The Superintendent has been working with our financial advisor, Dianne McNabb, and the Bond Attorney, Terri Fin nester. Attached to this letter you will find the appropriate documentation.
The Board is asking that the Commission take up this action on June 1, 2015.
Thank you for your assistance with this matter.
Meeting starts at 7:30p this evening. You can tune in for the live broadcast HERE or check it out on Comcast channel 25.
The AJC posted a blurb Friday afternoon that noted that due to a 19% increase in the city’s tax digest this year, Decatur Schools would likely drop the millage rate by a full point next year.
Using this calculation, it looks like a full point millage drop would result in roughly a $240/year savings for a Decatur home valued at $500,000.
Additionally, on the agenda for tonight’s City Commission meeting, Asst. City Manager Andrea Arnold is recommending that the city drop its total millage rate by a point due to a sizable 20% increase in the digest. Ms. Arnold states that 15% of the increase is due to re-evaluations by the county and that 5% is due to new construction.
Ms. Arnold estimates the savings at $240/year for a $500,000 Decatur property.
So ultimately, the millage would lower Decatur taxes by roughly $500/year for a $500,000 property.
All of this millage news obviously comes in front of the backdrop that CSD has requested that the City Commission put a $75 million bond in front of Decatur voters this November. That bond has been estimated to raise taxes on a $500,000 property by $680/year.
Ms. Arnold states that the city will hold the state mandated public hearings surrounding the big millage decrease, in addition to another community budget gathering in the coming weeks.
The AJC notes that the city and CSD will host a joint work session at City Hall at 6pm on Monday, April 27th…
“with the board presenting its case for putting a $75 million general obligation bond on the November ballot. The commission, however, won’t vote on the bond until May at the earliest. After the joint session, the board returns to Central Office for an executive session (not open to the public) that may end with an announcement of a search firm.”
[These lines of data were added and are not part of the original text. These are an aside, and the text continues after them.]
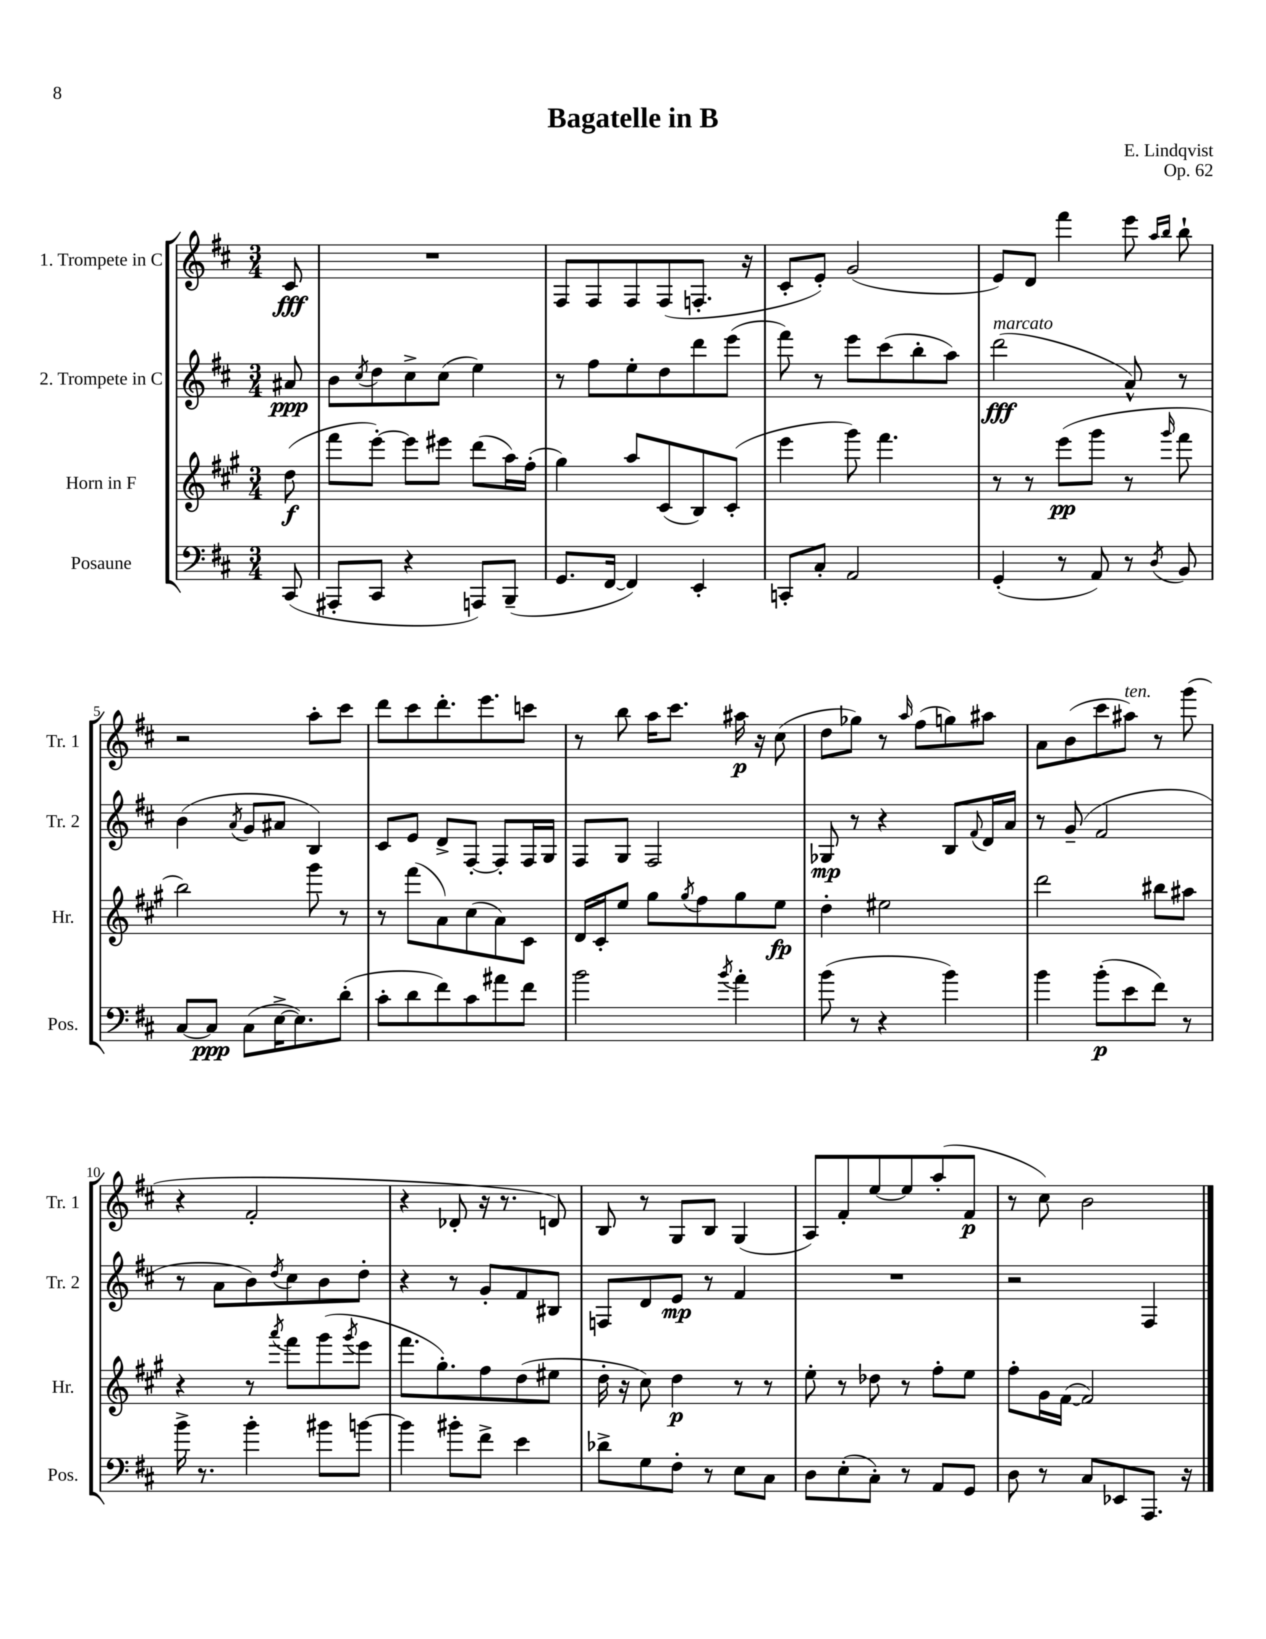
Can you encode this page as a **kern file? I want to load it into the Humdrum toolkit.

**kern	**kern	**kern	**kern
*staff4	*staff3	*staff2	*staff1
*clefF4	*clefG2	*clefG2	*clefG2
*k[f#c#]	*k[f#c#g#]	*k[f#c#]	*k[f#c#]
*M3/4	*M3/4	*M3/4	*M3/4
(8CC#/	(8dd\	8a#/	8c#/
=	=	=	=
8AAA#'/L	8fff#\L	8b\L	2.r
.	.	8qcc#/	.
8CC#/J	[8eee'\J)	8dd\	.
4r	8eee\]L	8cc#^\	.
.	8eee#\J	(8cc#\J	.
8AAA/L)	(8ddd\L	4ee\)	.
(8BBB~/J	16aa\L)	.	.
.	(16ff#'\JJ	.	.
=	=	=	=
8.GG/L	4gg#\)	8r	8F#/L
.	.	8ff#\L	8F#/
[16FF#/Jk	.	.	.
4FF#/])	8aa/L	8ee'\	8F#/
.	(8c#/	8dd\	(8F#/
4EE'/	8B/)	8ddd\	8.F'/J
.	(8c#'/J	(8eee\J	.
.	.	.	16r
=	=	=	=
8CC'/L	4eee\	8fff#\)	8c#'/L
8C#'/J	.	8r	8e'/J)
2AA/	8ggg#\)	8eee\L	(2g/
.	4.fff#\	(8ccc#\	.
.	.	8bb'\	.
.	.	8aa\J)	.
=	=	=	=
(4GG'/	8r	(2ddd\	8e/L)
.	8r	.	8d/J
8r	(8eee\L	.	4fff#\
8AA/)	8ggg#\J	.	.
8r	8r	8a^^/)	8eee\
.	.	.	16qqaa/LL
8qD/	16qqggg#/	.	16qqbb/JJ
8BB/	8fff#\	8r	8bb`\
=	=	=	=
[8C#/L	2bb\)	(4b\	2r
8C#/]J	.	.	.
.	.	8qa/	.
(8C#\L	.	8g/L	.
[16E^\K	.	8a#/J	.
8.E\])	.	.	.
.	8ggg#\	4B/)	8aa'\L
(8d'\J	8r	.	8ccc#\J
=	=	=	=
8c#'\L	8r	8c#/L	8ddd\L
8d\	(8fff#\L	8e/J	8ccc#\
8f#\)	8a\)	8d^/L	8.ddd'\
8c#\	(8cc#\	[8F#'/J	.
.	.	.	8.eee\
8a#\	8a\)	8F#'/]L	.
8f#\J	8c#\J	16F#/L	8ccc\J
.	.	16G/JJ	.
=	=	=	=
2b\	16d/LL	8F#/L	8r
.	16c#'/J	.	.
.	8ee/J	8G/J	8bb\
.	8gg#\L	2F#/	16aa\LK
.	.	.	8.ccc#\J
.	8qgg#/	.	.
.	8ff#\	.	.
8qb/	.	.	.
4a'\	8gg#\	.	16aa#\
.	.	.	16r
.	8ee\J	.	(8cc#\
=	=	=	=
(8b\	4dd'\	8G-/	8dd\L
8r	.	8r	8gg-\J)
4r	2ee#\	4r	8r
.	.	.	16qqaa/
.	.	.	(8ff#\L
4b\)	.	8B/L	8gg\)
.	.	8qqf#/	.
.	.	16d/L	8aa#\J
.	.	16a/JJ	.
=	=	=	=
4b\	2ddd\	8r	8a\L
.	.	(8g~/	(8b\
(8b'\L	.	2f#/	8ccc#\
8e\	.	.	8aa#\J)
8f#\J)	8bb#\L	.	8r
8r	8aa#\J	.	(8ggg\
=	=	=	=
16b^\	4r	8r	4r
8.r	.	.	.
.	.	8a\L	.
4b'\	8r	8b\)	2f#'/
.	8qaaa/	8qdd/	.
.	8fff#\L	8cc#\	.
8b#\L	(8ggg#\	8b\	.
.	8qggg#/	.	.
[8b\J	8eee\J	8dd'\J	.
=	=	=	=
4b\]	8.fff#\L	4r	4r
.	8.gg#'\)	.	.
8b#'\L	.	8r	8d-'/
8f#^\J	8ff#\	8g'/L	16r
.	.	.	8.r
4e\	(8dd\	8f#/	.
.	8ee#\J	8B#/J	8d/)
=	=	=	=
8d-^\L	16dd'\	8F/L	8B/
.	16r	.	.
8G\	8cc#\)	8d/	8r
8F#'\J	4dd\	8e/J	8G/L
8r	.	8r	8B/J
8E\L	8r	4f#/	(4G/
8C#\J	8r	.	.
=	=	=	=
8D\L	8ee'\	2.r	8A/L)
(8E'\	8r	.	8f#'/
8C#'\J)	8dd-\	.	[8ee/
8r	8r	.	8ee/]
8AA/L	8ff#'\L	.	(8aa'/
8GG/J	8ee\J	.	8f#/J
=	=	=	=
8D\	8ff#'\L	2r	8r
8r	16g#\L	.	8cc#\)
.	([16f#\JJ	.	.
8C#/L	2f#/])	.	2b\
8EE-/	.	.	.
8.AAA/J	.	4F#/	.
16r	.	.	.
==	==	==	==
*-	*-	*-	*-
The blurb also notes that the School Board will be interviewing “one or more search firms” during a work session on Friday morning in an “an early step in a nationwide search for replacing Superintendent Phyllis Edwards”.
The AJC reports that Superintendent Phyllis Edwards convinced the Decatur School Board at Tuesday’s meeting to support a $75 million General Obligation Bond, vs. the $82 million bond that was previously requested. The blurb continues…
“Whatever you ask for it’s still not going to meet our needs,” she said. “But I think the $75 million is easier to pass because it’s more reasonable.”
With $75 million, the annual tax increase on those owning an $150,000 home would be approximately $204, on a $300,000 home, $408, on a $500,000 home, $680 and on a $700,000 home $953.
Over on Open City Hall, of the 402 current “On Forum” responses, 70% of respondents said they would approve a $75 million bond. However, it should also be noted that 78% of respondents have children currently in the school system, which is a considerably larger percentage than the total Decatur voting population.